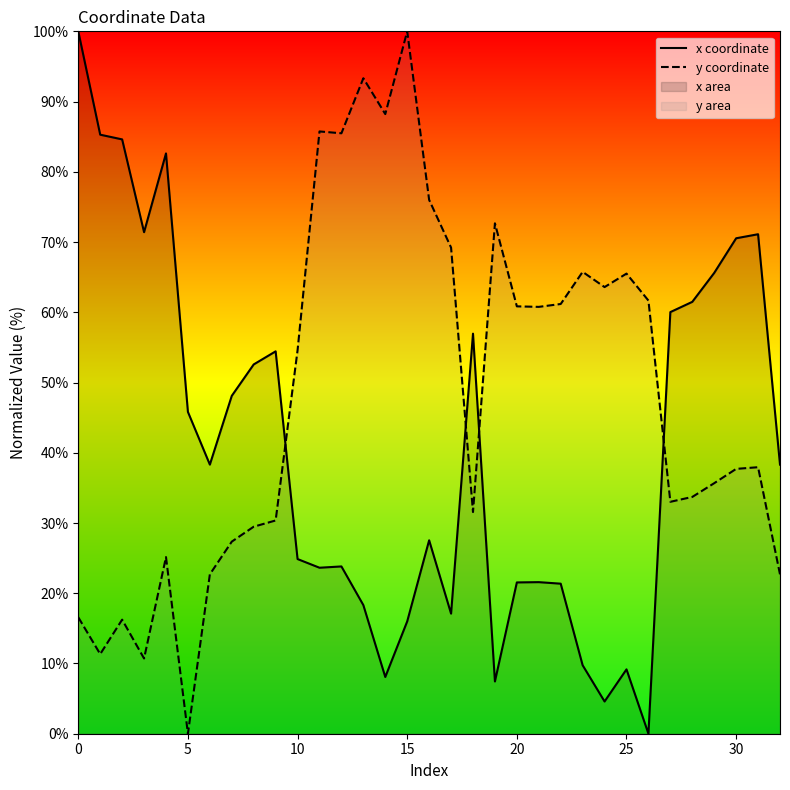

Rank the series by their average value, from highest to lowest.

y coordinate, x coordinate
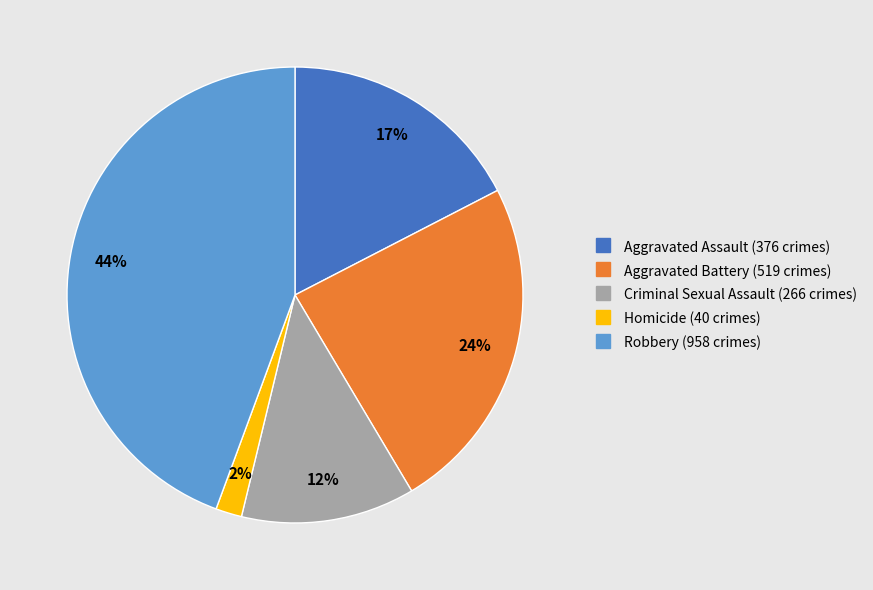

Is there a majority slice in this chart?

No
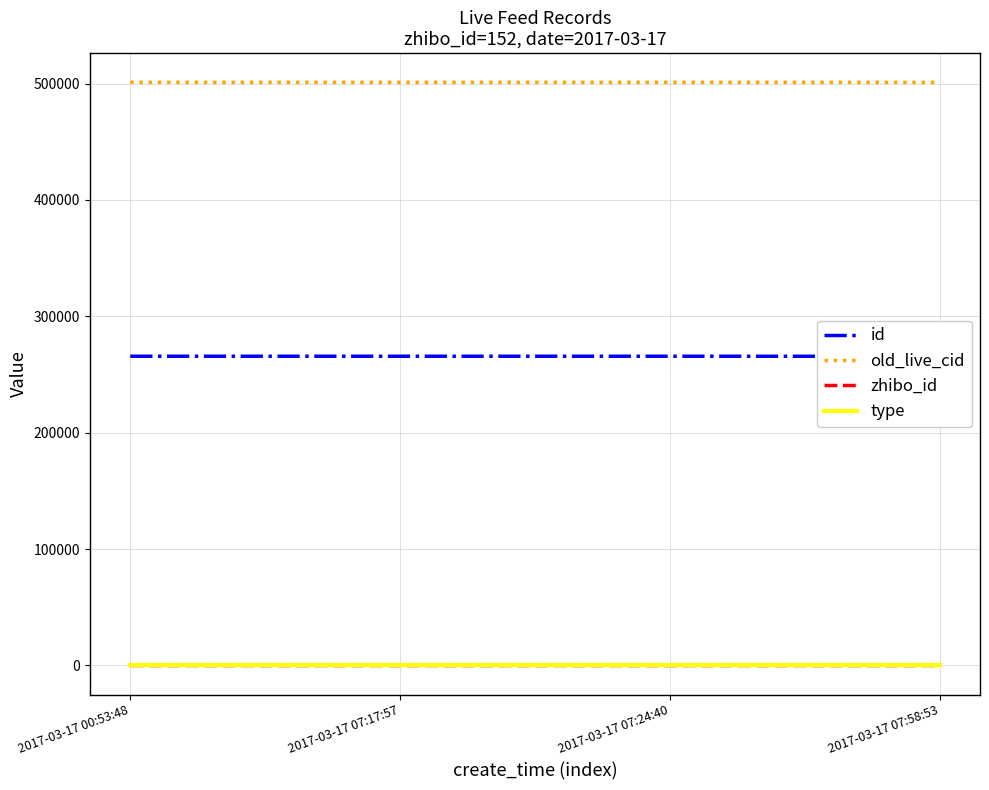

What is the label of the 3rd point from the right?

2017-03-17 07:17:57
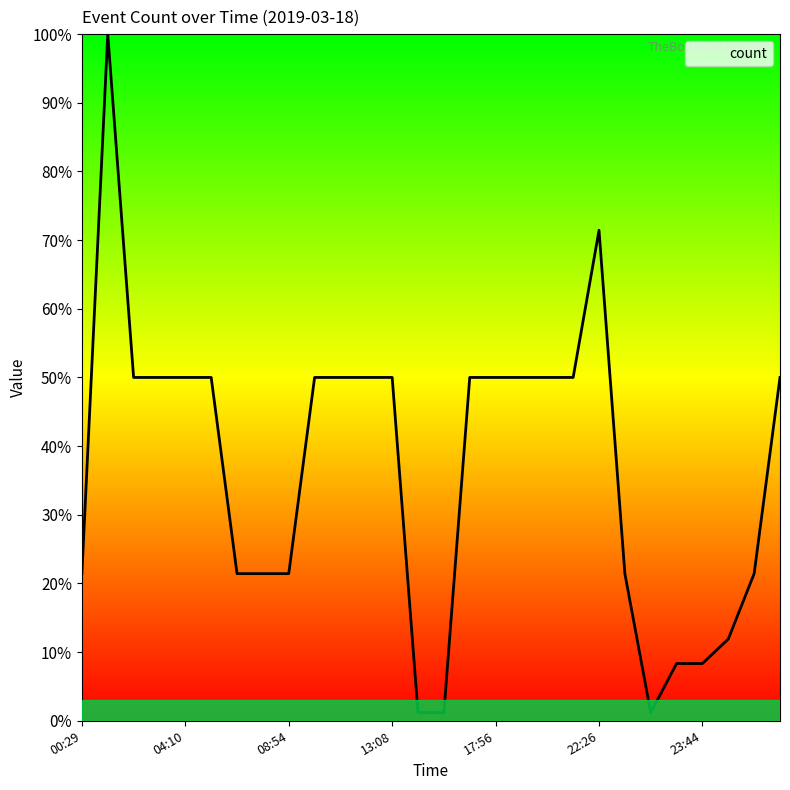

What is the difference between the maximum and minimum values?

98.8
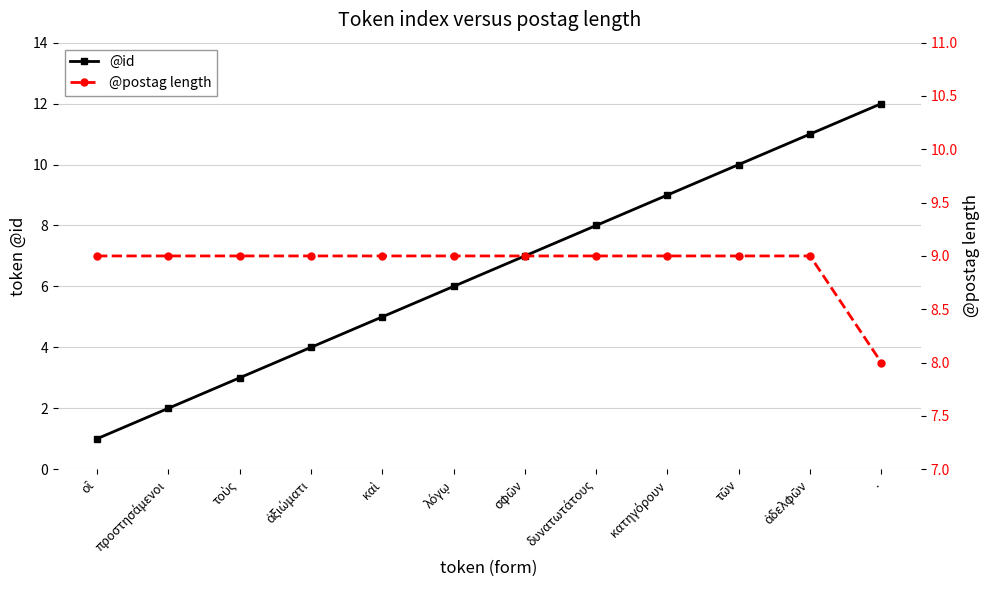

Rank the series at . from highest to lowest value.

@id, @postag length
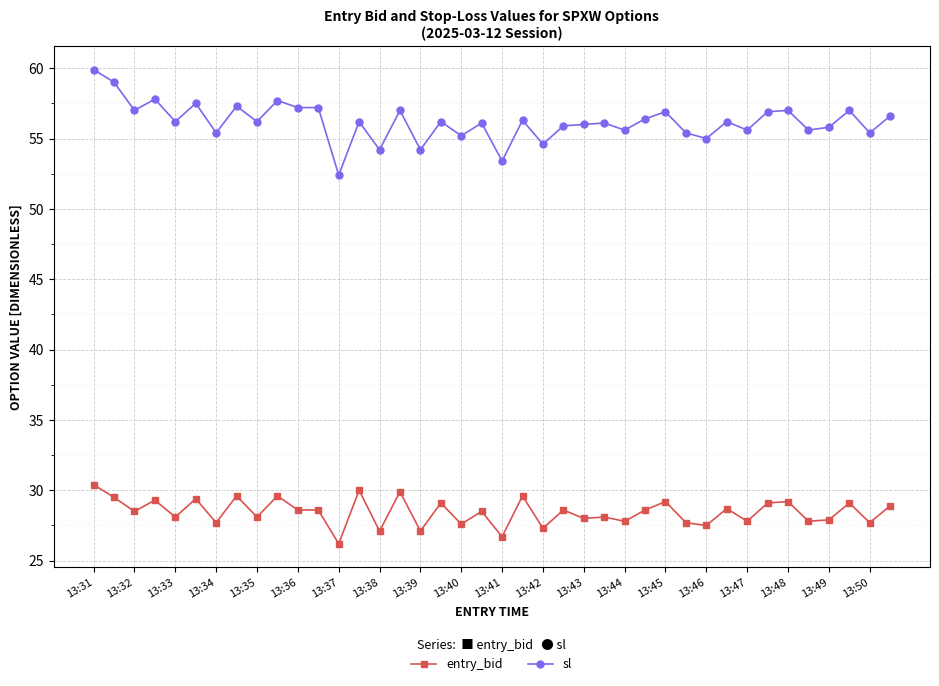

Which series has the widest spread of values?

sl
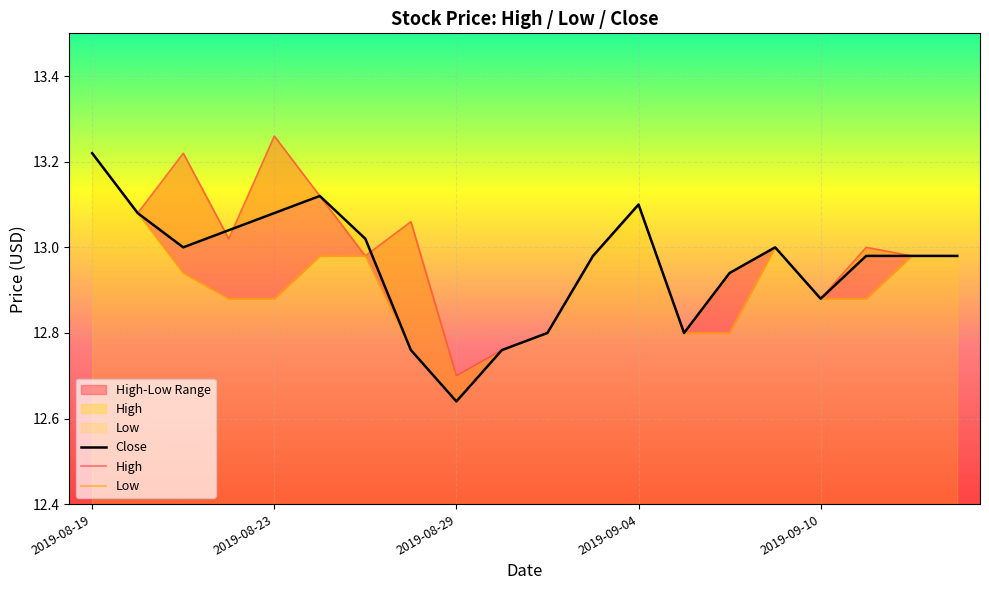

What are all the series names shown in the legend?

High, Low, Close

» **Task directions**
Set out every line of the records above as a Markdown table with the columns "Row" and "Line", numbering each row and skipping blank lines. Leave the pictures out of the table.

» **Solution to the problem**
| Row | Line |
|---|---|
| 1 | Rank the series by their average value, from highest to lowest. |
| 2 | y coordinate, x coordinate |
| 3 | Is there a majority slice in this chart? |
| 4 | No |
| 5 | What is the label of the 3rd point from the right? |
| 6 | 2017-03-17 07:17:57 |
| 7 | What is the difference between the maximum and minimum values? |
| 8 | 98.8 |
| 9 | Rank the series at . from highest to lowest value. |
| 10 | @id, @postag length |
| 11 | Which series has the widest spread of values? |
| 12 | sl |
| 13 | What are all the series names shown in the legend? |
| 14 | High, Low, Close |